Recentemente após auditoria feita pelo órgão aponta que cerca de 30% das obras encontram-se nas situações de cancelamento, paralisada ou inacabada e para parte das obras foi destinado R$ 1,1 bilhão de reais pelo Fundo Nacional de Desenvolvimento da Educação (FNDE), para custeio das obras.

Em Palmas, foram canceladas 05 obras as quais: Colégio de Tempo Integral Augusto dos Anjos com previsão de valores para serem gastos de R$ 218.268,66 e que já chegou a ser pago pelo Ministério da Educação via FNDE, R$ 32.295,16. Outra obra que chamou a atenção ao qual também foi cancelada foi a Cobertura da Quadra Rachel Queiroz com previsão de orçamento de R$ 259. 472,98 e que já teria sido transferido aos cofres do município o montante de R$ 32.295,19.

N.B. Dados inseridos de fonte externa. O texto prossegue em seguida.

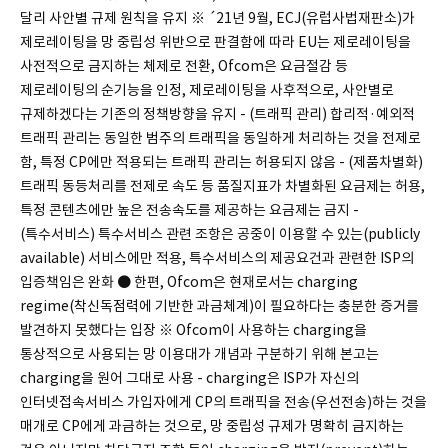
달리 사안별 규제 원칙을 유지 ※ ´21년 9월, ECJ(유럽사법재판소)가
제로레이팅을 망 중립성 위반으로 판결함에 따라 EU는 제로레이팅을
사전적으로 금지하는 체제로 전환, Ofcom은 요금절감 등
제로레이팅의 순기능을 인정, 제로레이팅을 사후적으로, 사안별로
규제하겠다는 기존의 정책방향을 유지 - (트래픽 관리) 합리적·예외적
트래픽 관리는 동일한 범주의 트래픽을 동일하게 처리하는 것을 전제로
함, 특정 CP에만 적용되는 트래픽 관리는 허용되지 않음 - (제품차별화)
트래픽 동등처리를 전제로 속도 등 품질지표가 차별화된 요금제는 허용,
특정 콘텐츠에만 높은 전송속도를 제공하는 요금제는 금지 -
(특수서비스) 특수서비스 관련 조항은 공중이 이용할 수 있는(publicly
available) 서비스에만 적용, 특수서비스의 제공요건과 관련한 ISP의
입증책임은 완화 ● 한편, Ofcom은 현재로서는 charging
regime(착신독점력에 기반한 과금체계)이 필요하다는 충분한 증거를
발견하지 못했다는 입장 ※ Ofcom이 사용하는 charging을
통상적으로 사용되는 망 이용대가 개념과 구분하기 위해 본고는
charging을 원어 그대로 사용 - charging은 ISP가 자신의
인터넷접속서비스 가입자에게 CP의 트래픽을 전송(우선전송)하는 것을
매개로 CP에게 과금하는 것으로, 망 중립성 규제가 명확히 금지하는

Na cidade de Colinas do Tocantins, foi cancelada a obra da Escola Rui Barbosa, com previsão de R$ 218.856,86 ao qual teria sido destinado pelo MEC o montante de R$ 10.942,84. Ao todo são 05 obras concluídas, 01 cancelada e 03 em execução no município.

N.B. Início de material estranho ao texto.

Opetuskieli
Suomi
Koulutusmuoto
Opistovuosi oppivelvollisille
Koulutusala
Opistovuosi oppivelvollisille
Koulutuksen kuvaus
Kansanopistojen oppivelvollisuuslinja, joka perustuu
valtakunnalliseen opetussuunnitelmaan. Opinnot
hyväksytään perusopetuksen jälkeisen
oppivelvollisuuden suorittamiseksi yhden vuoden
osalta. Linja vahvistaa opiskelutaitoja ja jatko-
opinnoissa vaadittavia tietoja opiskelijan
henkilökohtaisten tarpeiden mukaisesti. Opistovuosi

Já em Araguaína cidade polo do Norte do Estado do Tocantins, foram encontradas, 04 obras canceladas, 15 concluídas, 01 não iniciada, 01 paralisada e 03 em execução. As obras canceladas que mais chamou a atenção foi a do Jardim dos Ipês II com previsão de R$ 1.926,044,14 e foram pagos R$ 355. 561,72. A outra obra e a do Setor Universitário 2 com previsão de R$ 1.926,044,14 e foram destinados já R$ 355. 561,71.

O DT solicitou nota de todos os envolvidos e aguarda um posicionamento.

A CGU disse ao Diário Tocantinense que foram encontradas inconsistências de registros quanto a situação das obras nos Estados e também no Tocantins.